■ EXCERPT PROVIDED ■
I keep my green tree frogs in an exoterra enclosure which are great as the bottom can be fillled with water. I added a barrier so only about 1/3 of the bottom has water and the rest is peat moss. Has changed a bit since this pic, i got rid of the background as the woodies and crickets kept hiding behind it....

One problem i have with the exoterra enclosures is the mesh top is really abrassive which has led to one of my frogs developing a grazed nose from jumping against it. I'm going to try and find a softer mesh and redo the top to prevent this happening..

Ben


----------



## Nikki. (Oct 4, 2008)

Nice Froggies and enclosures guys.Keep up the awesome work.I would do anything to have a pet frog, i was wondering do they croak at night in their tanks?


----------



## Mudimans (Oct 4, 2008)

Hey Nikki. Ours don't croak at all, so I think the ones we have at the moment must all be female!
And bump73, we had the same problem with our frogs and the abrassive mesh top, we ended up fitting some fly wire underneath it and that seemed to be enough to do the trick-they never hurt themselves again.


----------



## Nikki. (Oct 4, 2008)

Thank you very much for your reply Mudimans! 
Thats good =)


----------



## mattdadrma (Oct 4, 2008)

Hey Nikki, one of ours croaks very loudly and wakes me up at night. Luckily I get back to sleep easily most times.

Bump73, thats exactly the reason I got a new tank for our frogs. Both of their noses were injured for about 2 weeks now.


----------



## Nikki. (Oct 4, 2008)

Ah , thank you also matt =)


----------



## frogboy77 (Jul 28, 2011)

Here is my 2ft custom, complete with waterfall and pond, fake rock ledge, and sandstone rocks,
cheers,
Jake


----------



## richoman_3 (Jul 28, 2011)

one of my old Gtf juvie tanks......


----------

■ AIM ■
Transcribe the passage of the frog-enclosure thread above between "Hey Nikki. Ours" and "hurt themselves again.", inclusive.

■ EXTRACTED MATERIAL ■

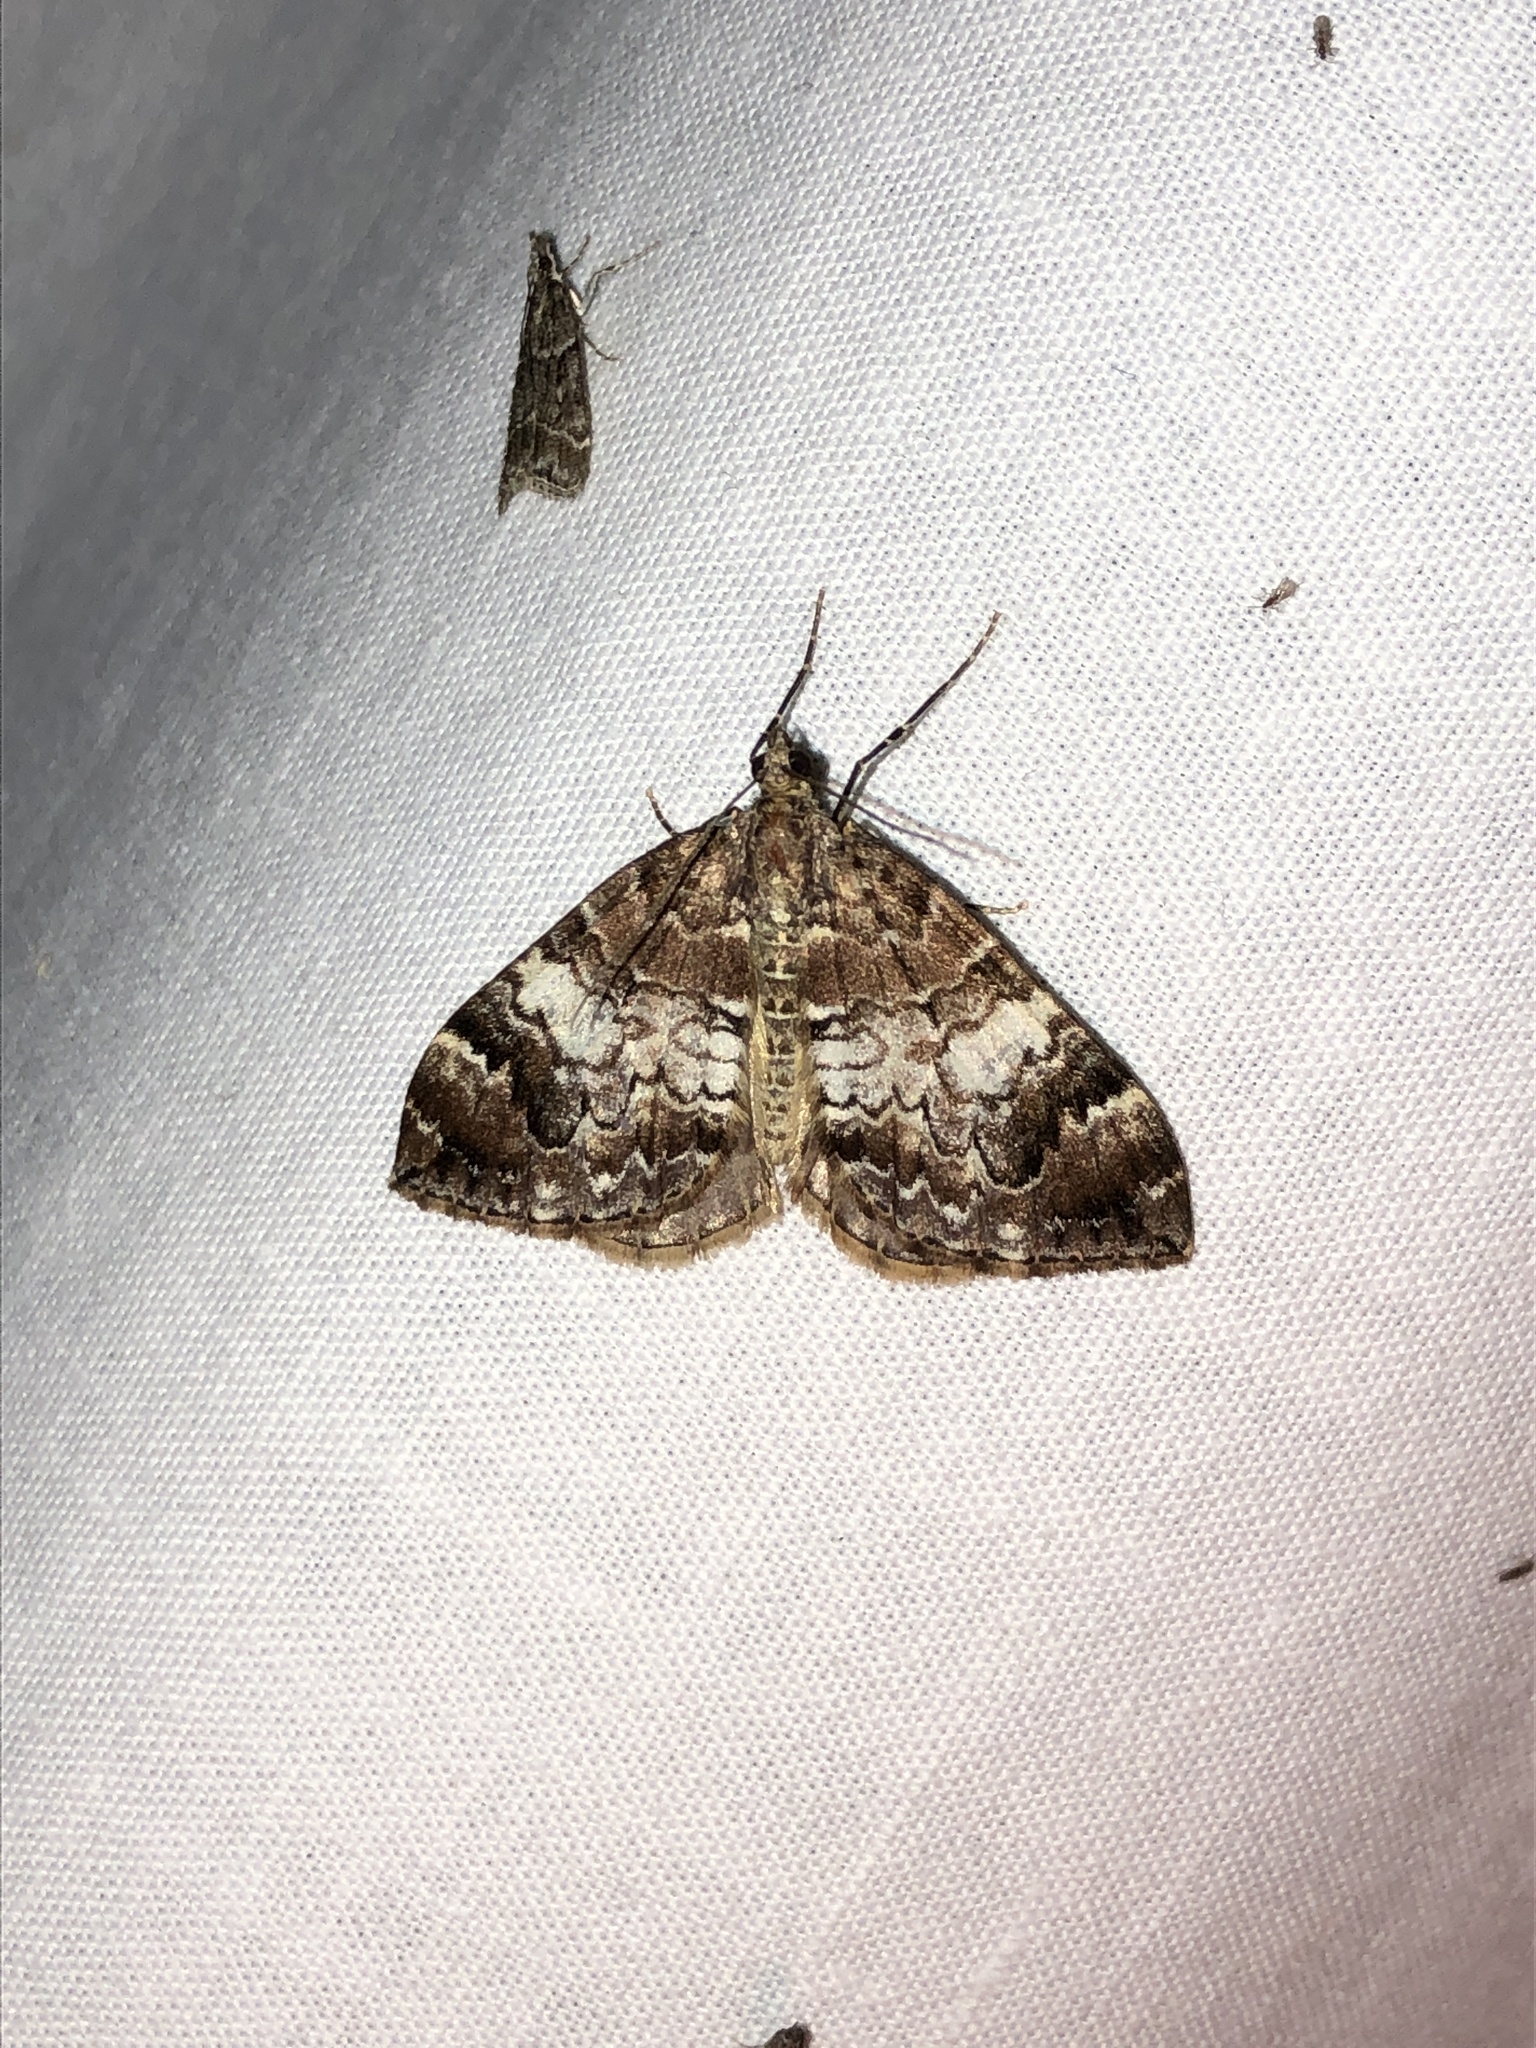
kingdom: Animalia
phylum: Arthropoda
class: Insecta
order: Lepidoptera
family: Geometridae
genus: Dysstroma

---

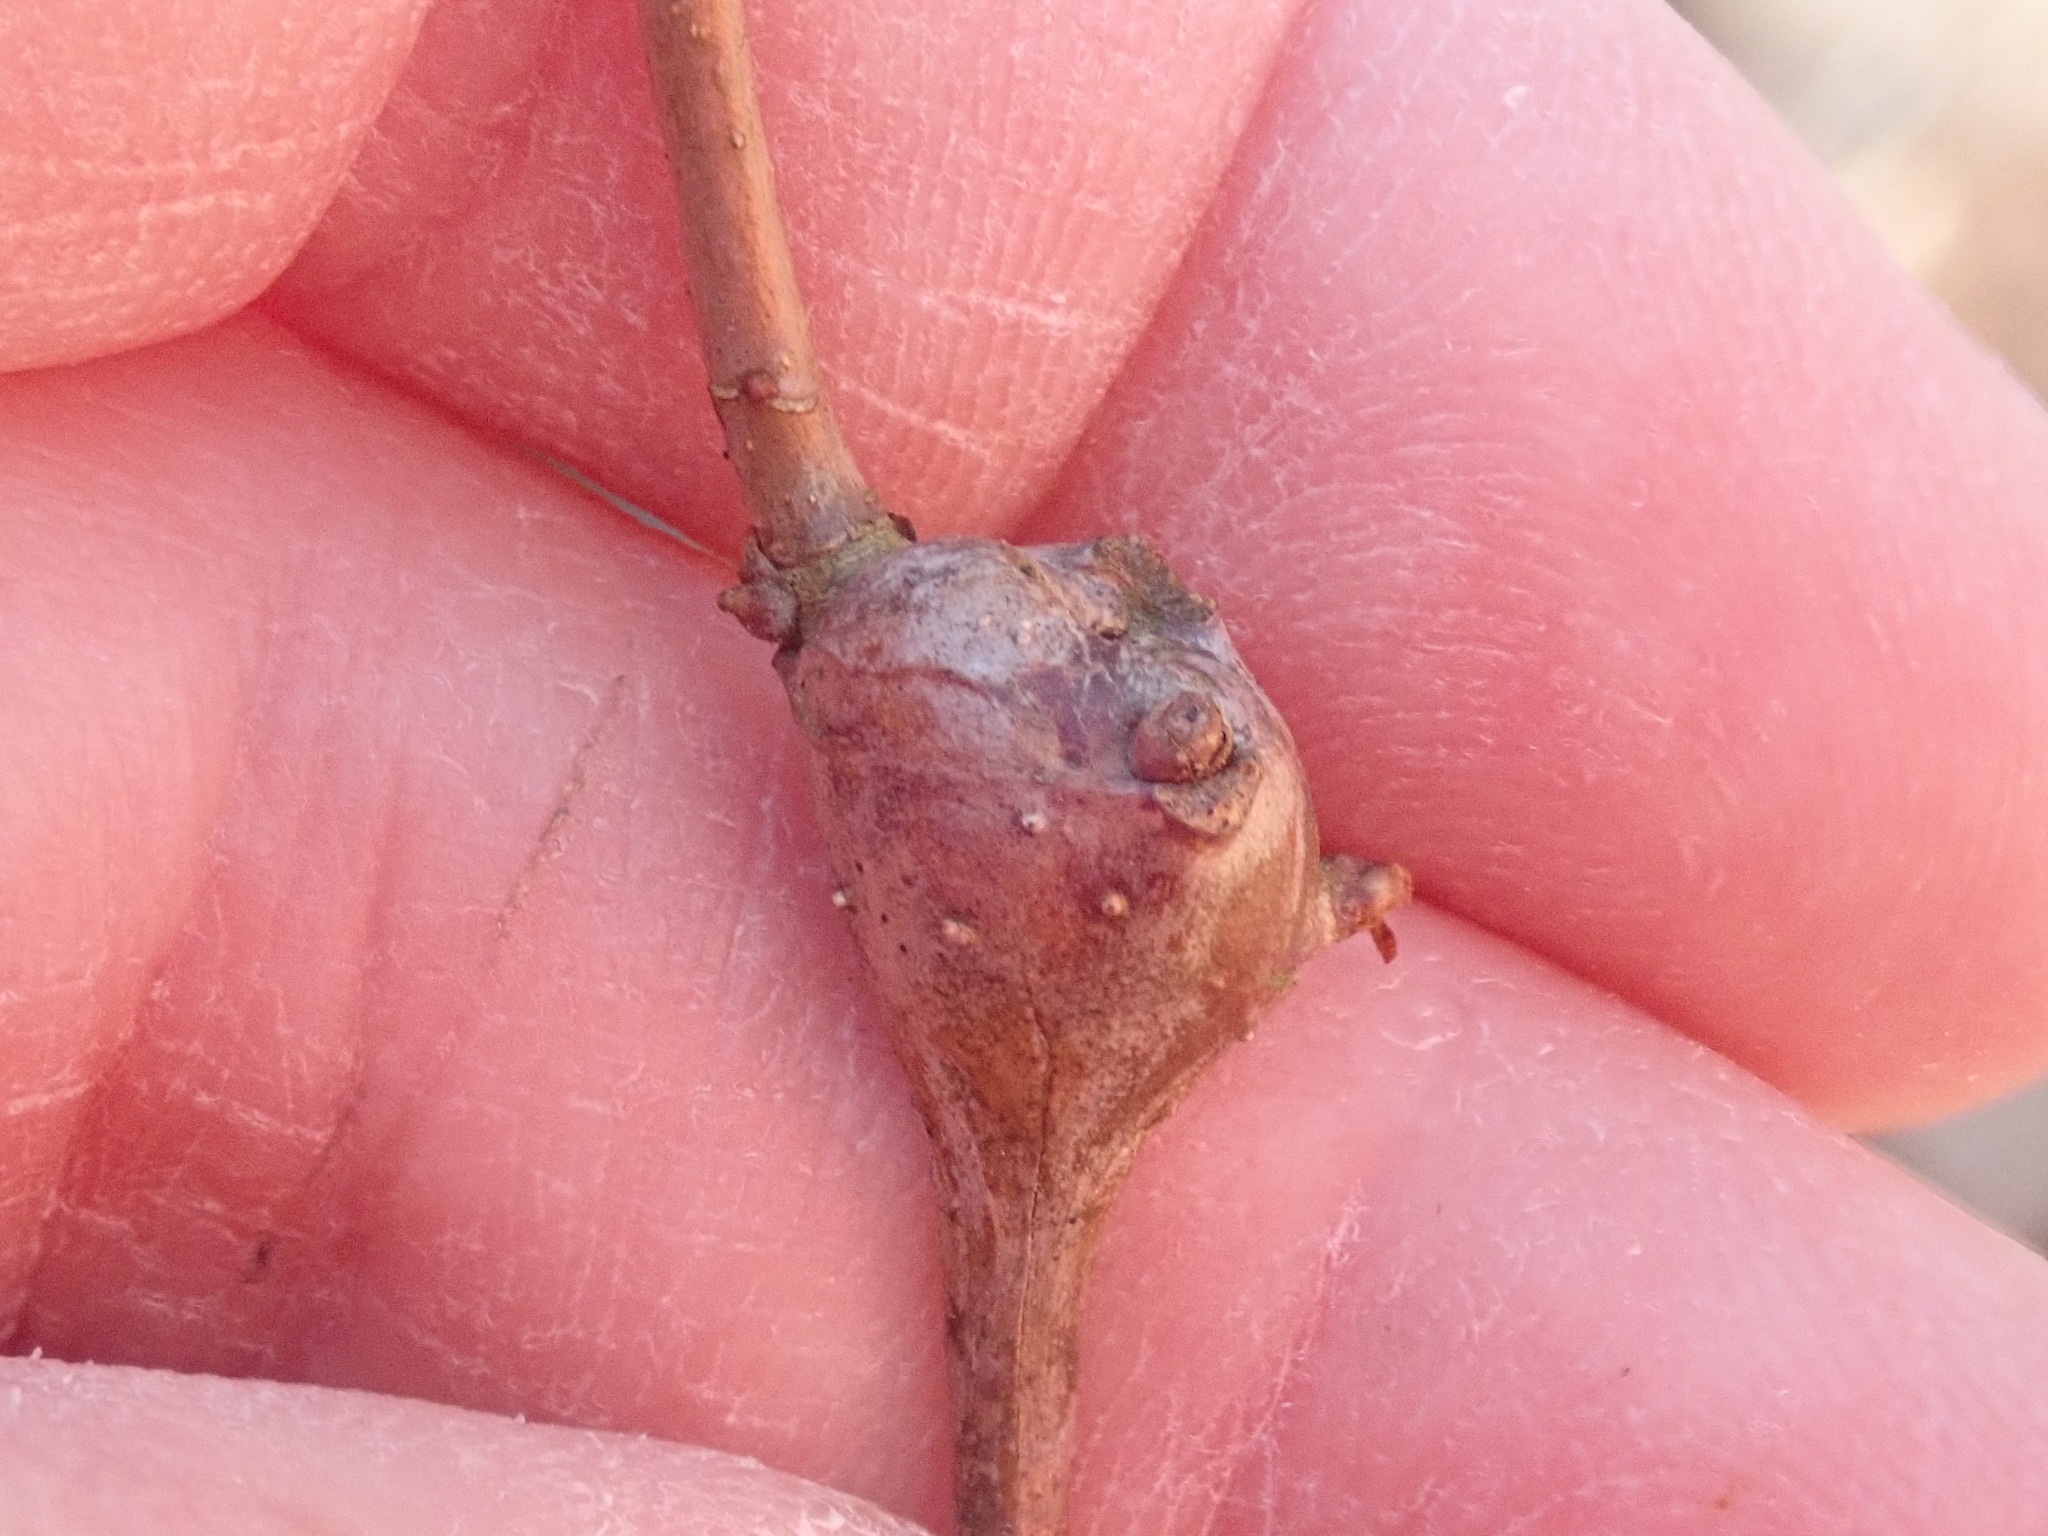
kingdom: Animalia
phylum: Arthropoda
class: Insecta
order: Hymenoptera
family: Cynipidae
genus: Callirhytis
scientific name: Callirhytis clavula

--

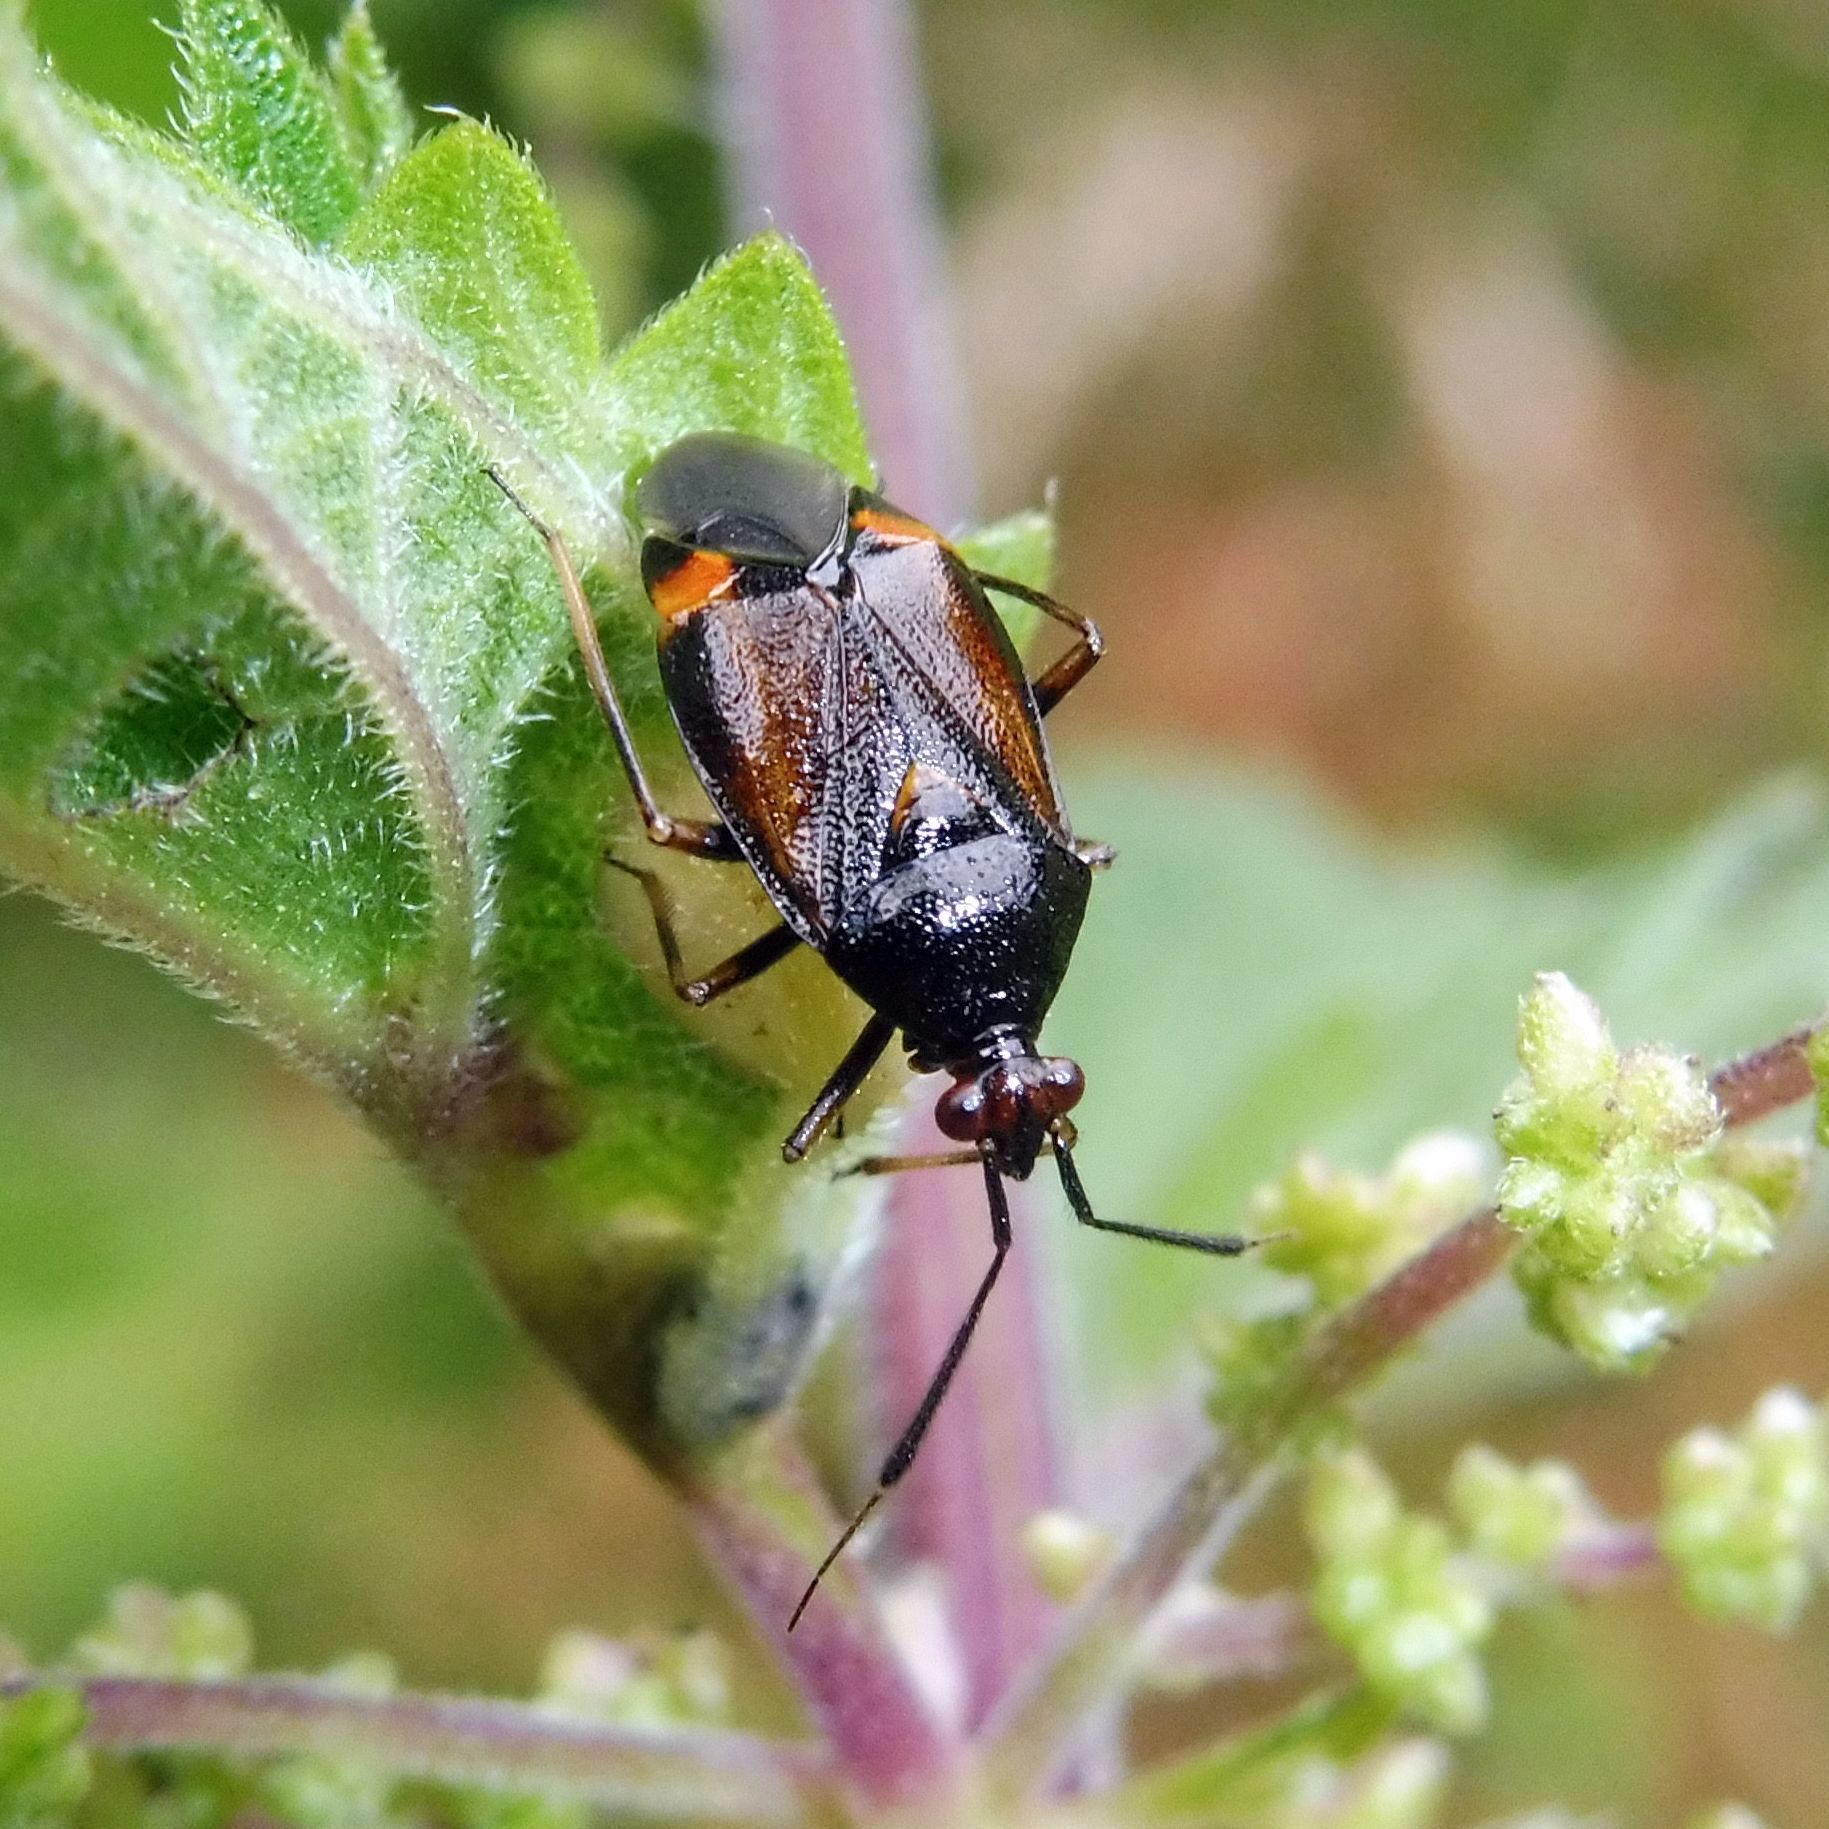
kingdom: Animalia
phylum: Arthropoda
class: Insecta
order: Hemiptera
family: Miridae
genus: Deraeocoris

■ SOLUTION FOR THIS TASK ■
Hey Nikki. Ours don't croak at all, so I think the ones we have at the moment must all be female!
And bump73, we had the same problem with our frogs and the abrassive mesh top, we ended up fitting some fly wire underneath it and that seemed to be enough to do the trick-they never hurt themselves again.